Dr Mansur is of the opinion that in countries where there are currency restrictions in place, hundi thrives there. That is why hundi is really popular in the Indian subcontinent. Cracking down on dealers or stricter law enforcement might disrupt hundi in the short term but in the long term, as long as things remain the same, hundi will always bounce back.
How to stop Hundi?
"When people send money through banking channels, they expect two things. First, they will get a good rate. Second, whoever they send the money to will get it quickly. If this can be ensured, people will stick to the banking channel," said Mazid.
Some Middle East banks have a non-automated system, leading to delay in processing remittance. These banks do not have modern systems like electronic fund transfers. They also have limited exchange tie-ups, causing problems in bringing remittance.
Studies have shown many remittance receivers don't like dealing with banks and find understanding the procedure of remittance encashment challenging. In contrast, hundi agents either deliver the money right to their doorsteps or, more recently, they can easily encash the money from MFS services.
"If the banking channel is very smart and smooth, if it is very service oriented, only then can money be sent quickly. The exchange rate should be maintained by Bangladesh Bank. The monetary policy of the economy the money originates from and goes into, also plays a role," added Majid.
The government of Bangladesh has introduced two benefits to attract remitters to use proper banking channels. If one sends in foreign exchange, they won't have to pay taxes on that money. The other benefit is that if one sends remittance through proper banking channels, they get a 2.5% incentive.
"The main reason behind the rise of hundi is the volatility of the dollar rate. Another reason is the 2.5% incentive rate has also become shaky. There used to be a $5,000 cap when it came to availing this incentive. That has been lifted. Our remitters struggle to send even $5,000 at a time," said Mazid.
"Another thing is, people had to submit relevant documents to avail the incentive. But now they don't. That is dangerous. Without relevant papers, there is no way to differentiate between remittance, profits from business or laundered money,'" he added.
Remitters who send in their hard-earned money can't be blamed for feeling hard done by, as anyone can now avail this incentive.

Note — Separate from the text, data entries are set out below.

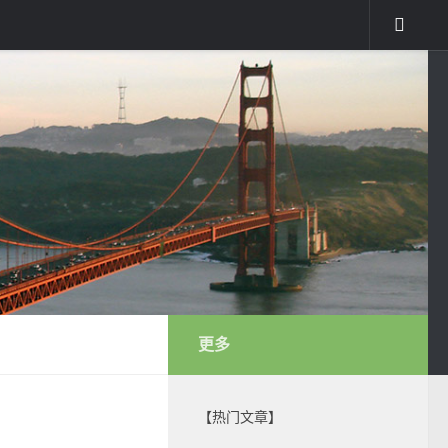
更多
【热门文章】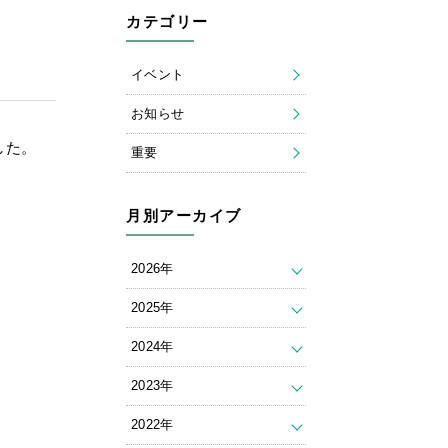
カテゴリー
イベント
お知らせ
した。
重要
月別アーカイブ
2026年
2025年
2024年
2023年
2022年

"Another issue is people who laundered money out of the country, if they bring back that money have to pay a 7.5% income tax. However, remitters didn't have to pay taxes on the money they sent back home. Since it is no longer necessary for remitters to provide any documents for the money they send, it is hard for remitters to differentiate themselves," said Mazid.
Experts don't believe that simply passing laws or providing such incentives can stop hundi. There needs to be more fundamental changes made to the current structure to stop it.

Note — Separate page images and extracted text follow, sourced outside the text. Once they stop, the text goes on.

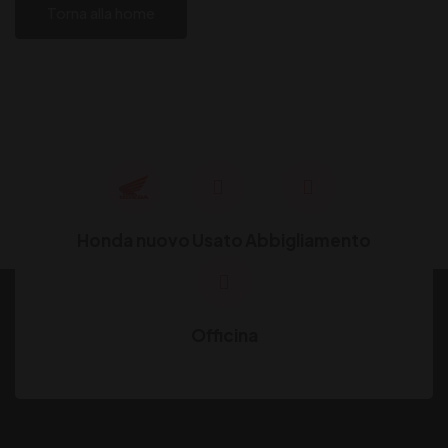
Torna alla home
Honda nuovo
Usato
Abbigliamento
Officina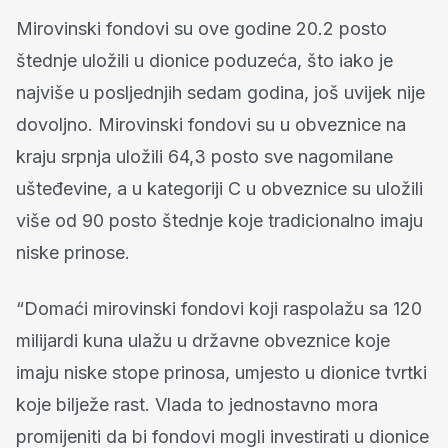
Mirovinski fondovi su ove godine 20.2 posto
štednje uložili u dionice poduzeća, što iako je
najviše u posljednjih sedam godina, još uvijek nije
dovoljno. Mirovinski fondovi su u obveznice na
kraju srpnja uložili 64,3 posto sve nagomilane
ušteđevine, a u kategoriji C u obveznice su uložili
više od 90 posto štednje koje tradicionalno imaju
niske prinose.
“Domaći mirovinski fondovi koji raspolažu sa 120
milijardi kuna ulažu u državne obveznice koje
imaju niske stope prinosa, umjesto u dionice tvrtki
koje bilježe rast. Vlada to jednostavno mora
promijeniti da bi fondovi mogli investirati u dionice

"The water always flows from the plateau to plains, simply putting up a dam won't do. If you can do something at the source, only then it will work," said Mazid.
"If we cannot control the incentive to launder money, passing laws will not do us any good. People don't feel safe keeping their ill-gotten gains in the country. This includes corrupt government officials, criminals and corrupt politicians. Since an election is coming up, we will see a rise in capital flight," said Dr Mansur. "Only if we can establish the rule of law and convince future generations to stay, can we stop capital flight. Because money does not travel alone, it travels with people," he concluded.